AlexKuhnle avatar May 05 '20 13:05 AlexKuhnle

@Luca96, have you started implementing something? The tf2 branch is in a "usable" state now, I would say (some things, like saving/summaries, don't work yet, but most things do), and I would be happy to look into this soon.

AlexKuhnle avatar May 10 '20 19:05 AlexKuhnle

Not yet, unfortunately. I'm quite busy with exams, but it's good to know that the tf2 branch is usable now. I'll give a try as soon as I can.

Luca96 avatar May 10 '20 20:05 Luca96

Hello @AlexKuhnle, I was just curious if there were any plans on adding SAC in the near future. Thank you for your awesome work on the library!

p-margitfalvi avatar Dec 17 '20 21:12 p-margitfalvi

Hi @p-margitfalvi , I will check what's missing to support SAC, and maybe it can be added relatively easily -- after all, it's been on the list and of repeated interest for a while. The reason why it's not available yet is the entropy-component of its policy gradient formulation, which is a quite "deep" modification, although I haven't checked for a while how much work it would actually be, so will do.

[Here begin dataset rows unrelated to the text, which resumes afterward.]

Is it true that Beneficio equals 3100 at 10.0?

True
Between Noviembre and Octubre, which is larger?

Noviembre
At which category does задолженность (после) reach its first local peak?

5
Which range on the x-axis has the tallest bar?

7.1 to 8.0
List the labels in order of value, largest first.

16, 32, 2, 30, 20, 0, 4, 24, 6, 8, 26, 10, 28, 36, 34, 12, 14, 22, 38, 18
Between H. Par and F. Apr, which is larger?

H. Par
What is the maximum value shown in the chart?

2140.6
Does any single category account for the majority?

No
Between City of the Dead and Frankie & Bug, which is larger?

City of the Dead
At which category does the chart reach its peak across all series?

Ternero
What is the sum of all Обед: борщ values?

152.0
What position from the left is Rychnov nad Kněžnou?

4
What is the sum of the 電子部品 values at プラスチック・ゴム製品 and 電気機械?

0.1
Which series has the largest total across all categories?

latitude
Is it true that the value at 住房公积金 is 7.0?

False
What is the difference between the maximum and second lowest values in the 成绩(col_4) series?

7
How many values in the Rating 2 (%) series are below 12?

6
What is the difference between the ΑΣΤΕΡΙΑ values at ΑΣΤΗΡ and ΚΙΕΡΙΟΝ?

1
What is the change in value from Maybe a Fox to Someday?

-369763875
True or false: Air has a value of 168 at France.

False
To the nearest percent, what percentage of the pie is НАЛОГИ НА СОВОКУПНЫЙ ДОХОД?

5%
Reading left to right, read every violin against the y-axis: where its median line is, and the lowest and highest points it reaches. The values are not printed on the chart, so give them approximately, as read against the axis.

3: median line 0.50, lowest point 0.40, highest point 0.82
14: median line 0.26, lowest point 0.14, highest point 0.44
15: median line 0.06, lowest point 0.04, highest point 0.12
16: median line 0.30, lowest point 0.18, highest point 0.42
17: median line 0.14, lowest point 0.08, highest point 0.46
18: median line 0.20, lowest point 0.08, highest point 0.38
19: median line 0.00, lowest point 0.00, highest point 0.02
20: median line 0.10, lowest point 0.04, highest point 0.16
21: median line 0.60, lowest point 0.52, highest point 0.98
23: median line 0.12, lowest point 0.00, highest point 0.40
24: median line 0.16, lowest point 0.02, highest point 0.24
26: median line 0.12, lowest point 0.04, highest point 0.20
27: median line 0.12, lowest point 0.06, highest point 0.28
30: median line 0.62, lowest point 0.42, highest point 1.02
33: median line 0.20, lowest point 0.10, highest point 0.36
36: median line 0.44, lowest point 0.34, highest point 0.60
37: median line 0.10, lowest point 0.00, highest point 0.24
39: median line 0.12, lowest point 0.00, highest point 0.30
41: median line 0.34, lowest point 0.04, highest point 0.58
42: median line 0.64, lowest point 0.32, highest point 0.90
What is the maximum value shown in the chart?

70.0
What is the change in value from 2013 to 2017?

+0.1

AlexKuhnle avatar Dec 19 '20 11:12 AlexKuhnle

@p-margitfalvi , I've looked into it again, and these are the features currently missing, plus giving an idea about what it would take:

(a) "Maximum entropy RL", i.e. entropy return component: should be relatively straightforward (b) "Soft" value function more along the lines of preceding work: implemented to some degree, can be done (c) Two value functions Q and V: requires extension/modification of Tensorforce architecture, and since I wouldn't want to just hack it in, this will take a bit more time (d) Two copies of Q, target copy of V: Further extensions on top of (c), again more work (note: overall SAC uses 5 networks, whereas Tensorforce's internal architecture is so far based on two networks, roughly "policy" and "value function")

I think that (a) and (b) would enable an agent type qualifying as "soft actor-critic", however, it wouldn't be equivalent to the one presented in the paper, which uses additional and "SAC-unrelated" modifications (c) and (d). So depending on what you would be happy with, the answer is either "can happen soon" or "won't happen very soon"... :-) Hope that gives an idea.

AlexKuhnle avatar Dec 22 '20 10:12 AlexKuhnle

Thanks for looking into it @AlexKuhnle, appreciate it. I believe for now implementation of a) and b) might be sufficient for my application, it's worth a shot at least.